EXERCISE. From the line with "O não cumprimento da LGPD pode" to the line with "fut sujette au moment de son ouv", output every line below exactly, both ends included. Skip the pictures.
* * * * * * *
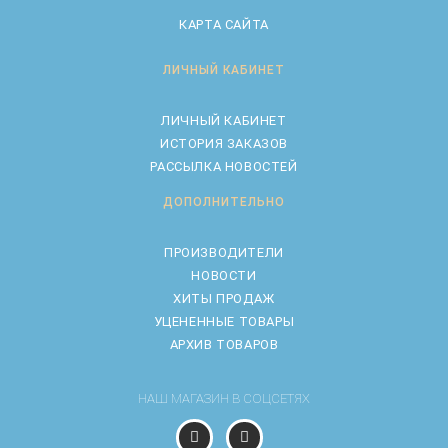
КАРТА САЙТА
ЛИЧНЫЙ КАБИНЕТ
ЛИЧНЫЙ КАБИНЕТ
ИСТОРИЯ ЗАКАЗОВ
РАССЫЛКА НОВОСТЕЙ
ДОПОЛНИТЕЛЬНО
ПРОИЗВОДИТЕЛИ
НОВОСТИ
ХИТЫ ПРОДАЖ
УЦЕНЕННЫЕ ТОВАРЫ
АРХИВ ТОВАРОВ
НАШ МАГАЗИН В СОЦСЕТЯХ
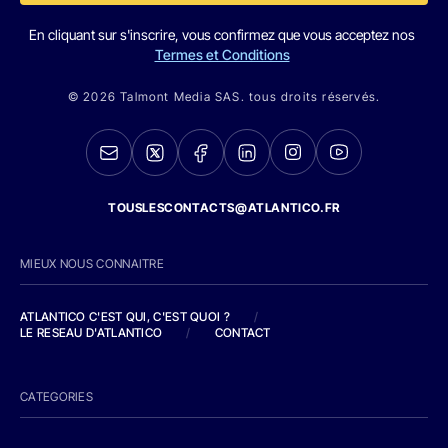
En cliquant sur s'inscrire, vous confirmez que vous acceptez nos
Termes et Conditions
© 2026 Talmont Media SAS. tous droits réservés.
TOUSLESCONTACTS@ATLANTICO.FR
MIEUX NOUS CONNAITRE
ATLANTICO C'EST QUI, C'EST QUOI ?
/
LE RESEAU D'ATLANTICO
/
CONTACT
CATEGORIES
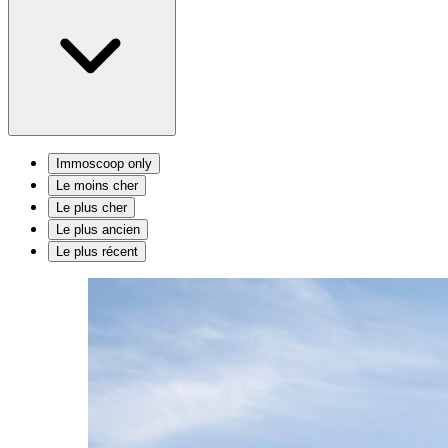
Immoscoop only
Le moins cher
Le plus cher
Le plus ancien
Le plus récent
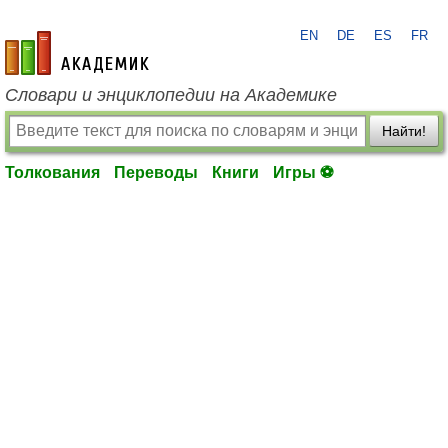
EN
DE
ES
FR
academic.ru
Словари и энциклопедии на Академике
Найти!
Толкования
Переводы
Книги
Игры ⚽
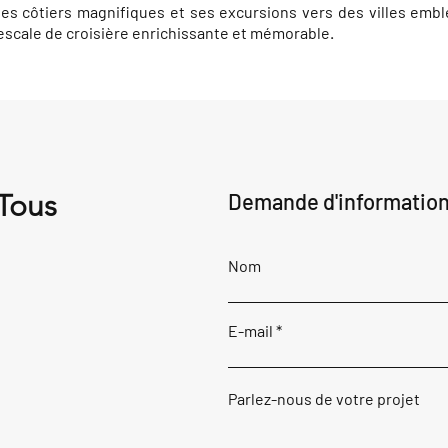
es côtiers magnifiques et ses excursions vers des villes emb
scale de croisière enrichissante et mémorable.
 Tous
Demande d'informatio
Nom
E-mail
Parlez-nous de votre projet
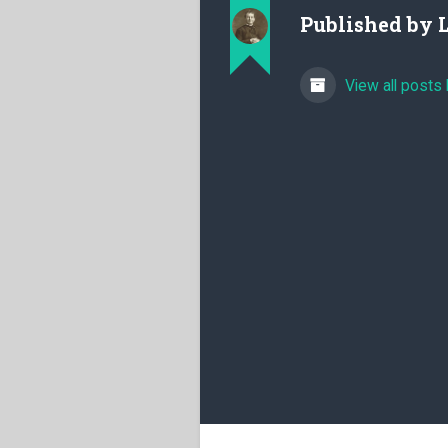
Published by
View all posts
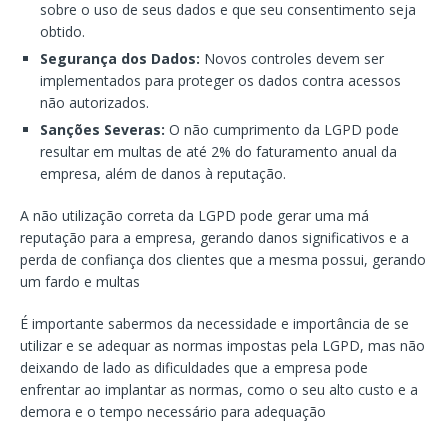
sobre o uso de seus dados e que seu consentimento seja
obtido.
Segurança dos Dados:
Novos controles devem ser
implementados para proteger os dados contra acessos
não autorizados.
Sanções Severas:
O não cumprimento da LGPD pode
resultar em multas de até 2% do faturamento anual da
empresa, além de danos à reputação.
A não utilização correta da LGPD pode gerar uma má
reputação para a empresa, gerando danos significativos e a
perda de confiança dos clientes que a mesma possui, gerando
um fardo e multas
É importante sabermos da necessidade e importância de se
utilizar e se adequar as normas impostas pela LGPD, mas não
deixando de lado as dificuldades que a empresa pode
enfrentar ao implantar as normas, como o seu alto custo e a
demora e o tempo necessário para adequação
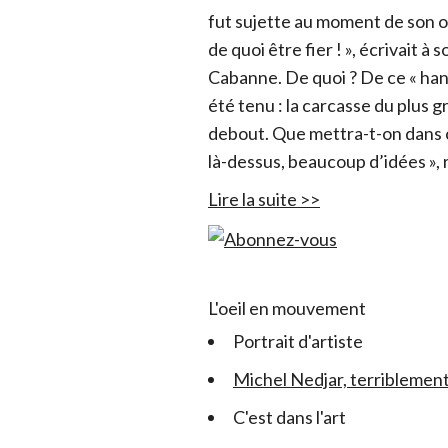
fut sujette au moment de son ouv
de quoi être fier ! », écrivait à 
Cabanne. De quoi ? De ce « hangar
été tenu : la carcasse du plus 
debout. Que mettra-t-on dans c
là-dessus, beaucoup d’idées », r
Lire la suite >>
L'oeil en mouvement
Portrait d'artiste
Michel Nedjar, terriblement
C'est dans l'art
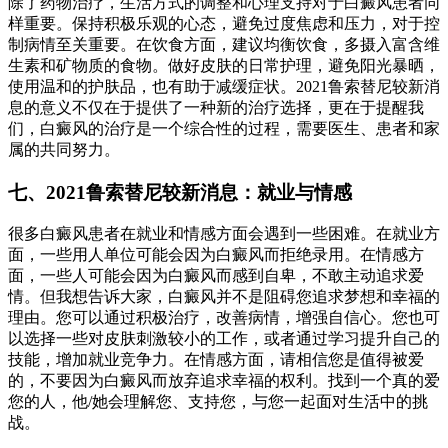
除了药物治疗，生活方式的调整和心理支持对于白癜风患者同
样重要。保持积极乐观的心态，避免过度焦虑和压力，对于控
制病情至关重要。在饮食方面，建议均衡饮食，多摄入富含维
生素和矿物质的食物。做好皮肤的日常护理，避免阳光暴晒，
使用温和的护肤品，也有助于减缓症状。2021鲁索替尼较新消
息的意义不仅在于提供了一种新的治疗选择，更在于提醒我
们，白癜风的治疗是一个综合性的过程，需要医生、患者和家
属的共同努力。
七、2021鲁索替尼较新消息：就业与情感
很多白癜风患者在就业和情感方面会遇到一些困难。在就业方
面，一些用人单位可能会因为白癜风而拒绝录用。在情感方
面，一些人可能会因为白癜风而感到自卑，不敢主动追求爱
情。但我想告诉大家，白癜风并不是阻碍您追求梦想和幸福的
理由。您可以通过积极治疗，改善病情，增强自信心。您也可
以选择一些对皮肤刺激较小的工作，或者通过学习提升自己的
技能，增加就业竞争力。在情感方面，请相信您是值得被爱
的，不要因为白癜风而放弃追求幸福的权利。找到一个真的爱
您的人，他/她会理解您、支持您，与您一起面对生活中的挑
战。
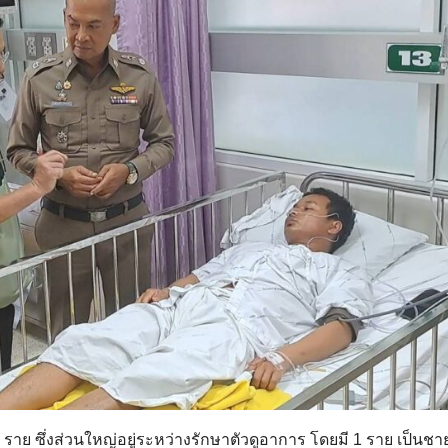
6 ราย ซึ่งส่วนใหญ่อยู่ระหว่างรักษาตัวดูอาการ โดยมี 1 ราย เป็นชา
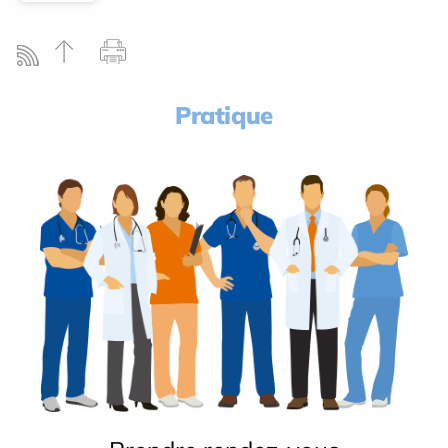
Pratique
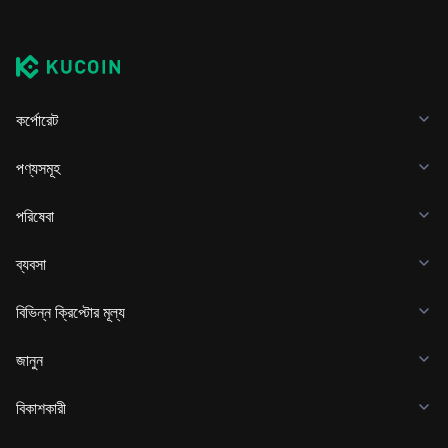
কর্পোরেট
পণ্যসমূহ
পরিষেবা
ব্যবসা
বিভিন্ন ক্রিপ্টোর মূল্য
জানুন
বিকাশকারী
* * * * * * *
SOLUTION TO THE EXERCISE.
O não cumprimento da LGPD pode
resultar em multas de até 2% do faturamento anual da
empresa, além de danos à reputação.
A não utilização correta da LGPD pode gerar uma má
reputação para a empresa, gerando danos significativos e a
perda de confiança dos clientes que a mesma possui, gerando
um fardo e multas
É importante sabermos da necessidade e importância de se
utilizar e se adequar as normas impostas pela LGPD, mas não
deixando de lado as dificuldades que a empresa pode
enfrentar ao implantar as normas, como o seu alto custo e a
demora e o tempo necessário para adequação
fut sujette au moment de son ouv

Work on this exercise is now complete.